Vers 14 heures, Jean-Pierre Mercier de la CGT critique point par point les arguments de la direction. À la suite, interventions tristes des CGC, CFDT et SIA sur le thème : c’est dégueulasse, ils annoncent ça la veille des vacances et cela va nous les gâcher, profitons de ces congés pour réfléchir... Seul le représentant de SUD prononce le mot « grève ». Pour conclure, intervention très déterminée de Philippe Julien de la CGT : « Nous ne nous laisserons pas faire, nous nous battrons et nous ôterons l’envie à PSA de fermer une usine ». En même temps, une longue tirade contre la « grève immédiatement » dont, selon lui, s’accommoderait la direction dans sa politique de réduction de l’activité et de suppression d’une équipe. La seule perspective précise est une assemblée générale, le 11 septembre, préparée par la constitution d’un comité de mobilisation ouvert aux syndiqués et non-syndiqués. Le NPA était représenté par une vingtaine de camarades et Philippe Poutou, chaleureusement salué par les salariés de l’usine, a pu s’exprimer devant de nombreux médias présents.

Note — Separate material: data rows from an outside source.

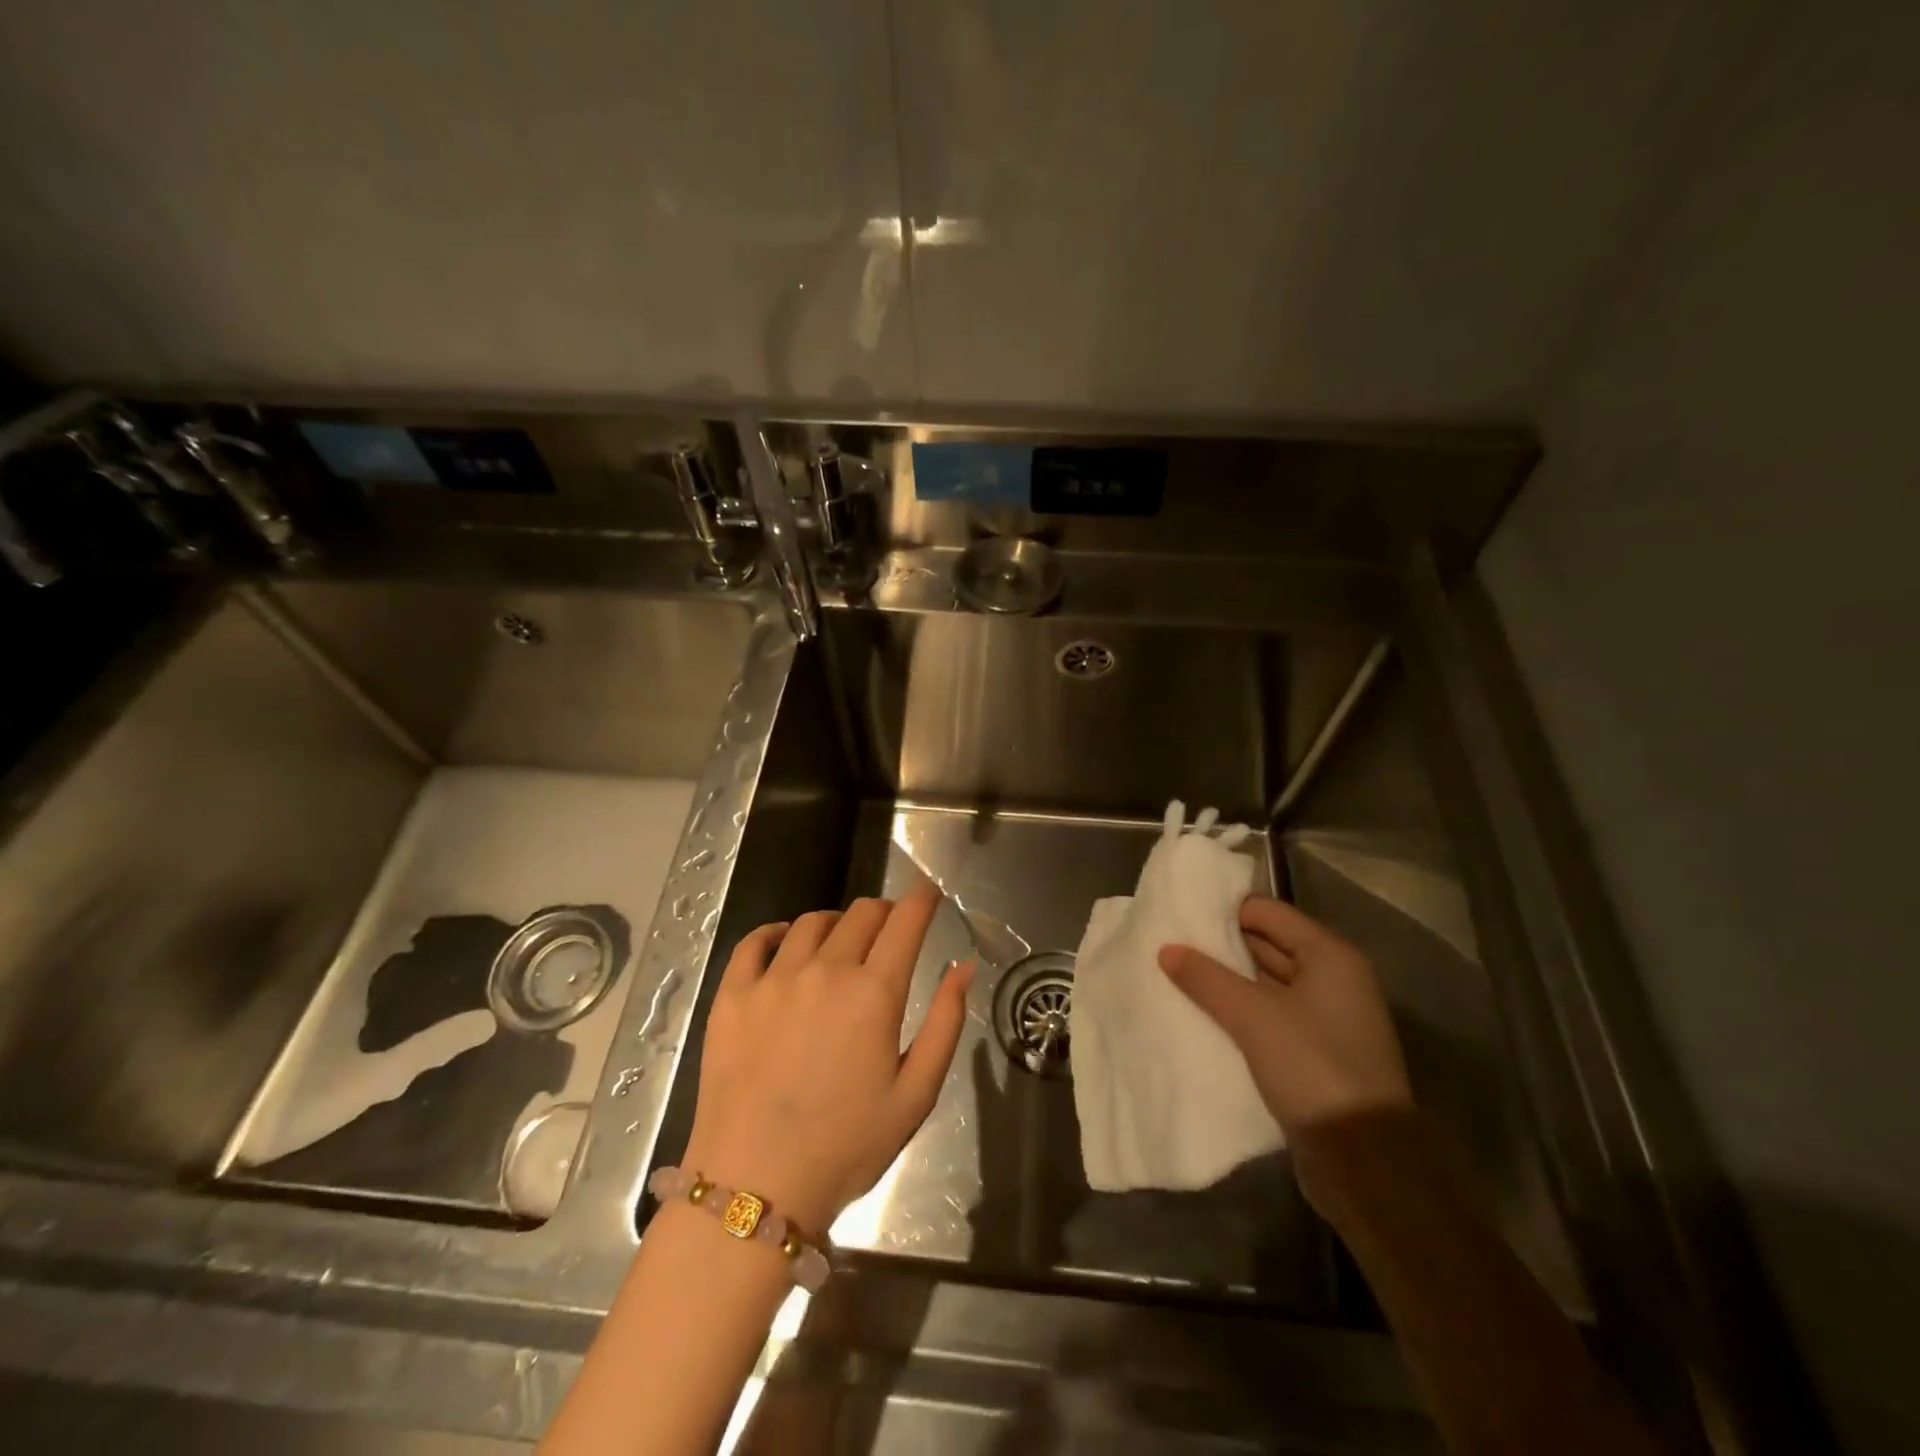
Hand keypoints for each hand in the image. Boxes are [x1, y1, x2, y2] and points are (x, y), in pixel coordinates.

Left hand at [682, 885, 973, 1232]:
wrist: (755, 1187)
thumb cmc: (846, 1146)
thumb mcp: (916, 1095)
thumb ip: (945, 1024)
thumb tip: (964, 967)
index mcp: (874, 993)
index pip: (905, 923)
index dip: (921, 900)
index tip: (928, 894)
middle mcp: (826, 971)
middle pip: (861, 914)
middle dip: (883, 912)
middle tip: (888, 929)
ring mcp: (774, 979)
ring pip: (812, 923)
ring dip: (836, 923)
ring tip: (840, 941)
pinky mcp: (733, 995)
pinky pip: (755, 942)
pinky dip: (776, 932)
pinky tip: (784, 942)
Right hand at [1158, 895, 1411, 1141]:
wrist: (1364, 1161)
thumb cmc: (1312, 1067)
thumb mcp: (1252, 1015)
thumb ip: (1206, 977)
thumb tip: (1167, 949)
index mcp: (1331, 956)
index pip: (1269, 912)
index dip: (1225, 910)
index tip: (1181, 915)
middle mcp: (1336, 979)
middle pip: (1270, 945)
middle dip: (1223, 946)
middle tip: (1172, 944)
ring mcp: (1330, 1018)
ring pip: (1268, 983)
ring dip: (1230, 981)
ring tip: (1178, 976)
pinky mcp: (1319, 1053)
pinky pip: (1273, 1016)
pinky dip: (1242, 1012)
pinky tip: (1205, 1014)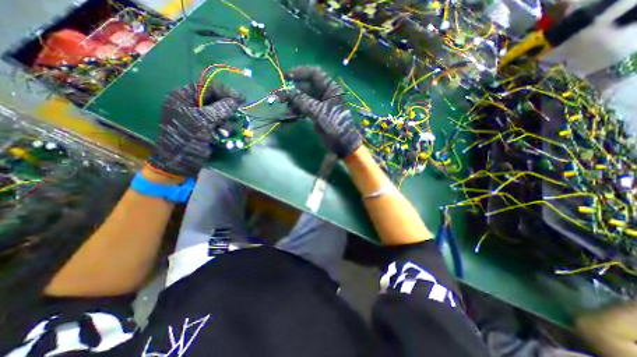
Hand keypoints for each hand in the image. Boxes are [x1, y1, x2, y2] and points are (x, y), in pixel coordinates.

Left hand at [145, 83, 244, 178]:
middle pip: (215, 100)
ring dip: (226, 122)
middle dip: (227, 109)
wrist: (179, 161)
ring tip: (225, 131)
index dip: (226, 91)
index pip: (208, 87)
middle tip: (238, 114)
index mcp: (184, 97)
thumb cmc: (187, 138)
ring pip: (219, 114)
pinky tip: (224, 135)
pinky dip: (223, 129)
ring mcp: (198, 117)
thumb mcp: (203, 121)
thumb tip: (235, 101)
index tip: (241, 99)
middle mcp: (191, 105)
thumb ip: (220, 109)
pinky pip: (218, 124)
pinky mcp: (204, 129)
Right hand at [280, 66, 362, 157]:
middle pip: (307, 87)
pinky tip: (291, 114)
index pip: (314, 74)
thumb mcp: (319, 112)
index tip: (286, 76)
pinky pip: (305, 108)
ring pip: (305, 98)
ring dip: (294, 102)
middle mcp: (326, 94)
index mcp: (331, 88)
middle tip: (281, 97)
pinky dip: (298, 110)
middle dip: (294, 91)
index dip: (300, 72)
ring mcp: (321, 105)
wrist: (343, 144)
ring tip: (286, 108)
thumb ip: (302, 101)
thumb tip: (287, 92)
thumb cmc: (335, 125)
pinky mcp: (318, 115)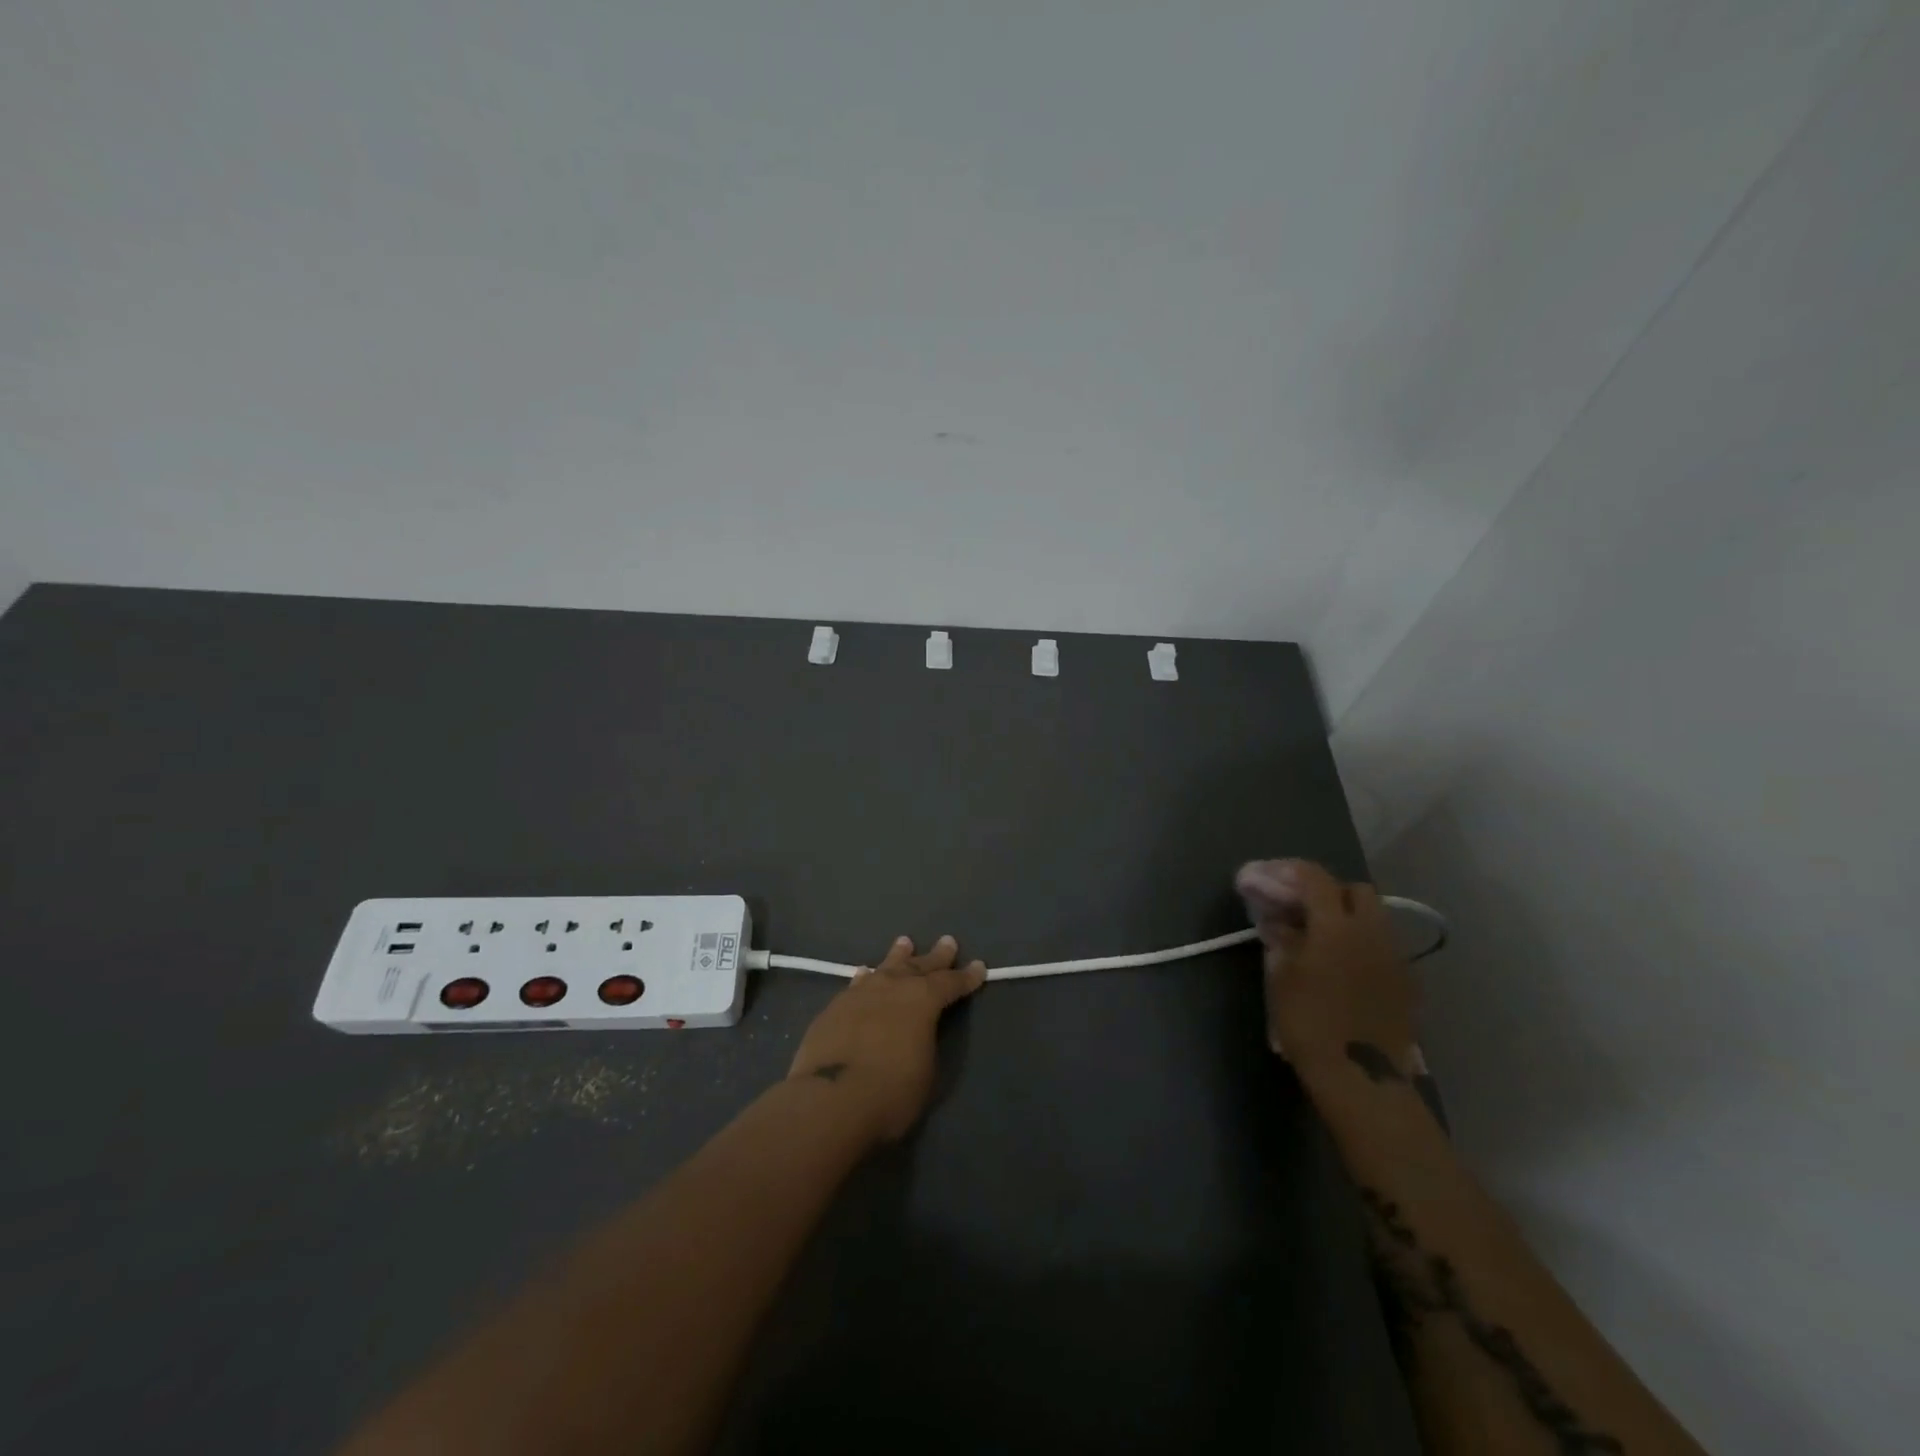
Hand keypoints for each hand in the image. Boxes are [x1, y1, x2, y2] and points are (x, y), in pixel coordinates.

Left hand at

Vendredi 13 juillet, à l’usine de La Janais, près de Rennes, après un débrayage à 200 la veille, des militants CGT sont passés dès 7 heures du matin sur les chaînes pour convaincre leurs collègues d’arrêter le travail. À 11 heures, à l’appel de l’ensemble des syndicats, plus de 1 000 salariés ont cessé le travail. L’annonce des 1 200 suppressions de postes sur le site a déclenché colère et désarroi. La CFDT s’est fait huée avec son discours soporifique « partons tranquillement en vacances et on en reparle à la rentrée », « laissons travailler les experts »... La CGT est plus offensive, dénonçant, le salaire du PDG, les dividendes versés aux actionnaires, les profits engrangés par PSA. Cela s’est terminé par des applaudissements et des appels à l’unité, le fameux, « tous ensemble », mais la tension était palpable. Les ouvriers ne croient pas aux promesses de reclassement, pas plus qu’aux prétendus « départs volontaires », et n’envisagent pas non plus d’aller travailler à Poissy : « il y a suffisamment de chômeurs sur place ».
Une centaine de personnes (CGT, FO, LO, NPA) était venus soutenir les salariés. Les grilles de l’usine avaient été fermées pour empêcher tout contact. Les anciens intérimaires venus soutenir ceux qui sont en sursis ont dit aux gardiens : « quand on venait travailler, vous nous laissiez entrer ! »
Partout, la mobilisation doit se développer avec l’appui des populations, des organisations politiques, syndicales et associatives locales.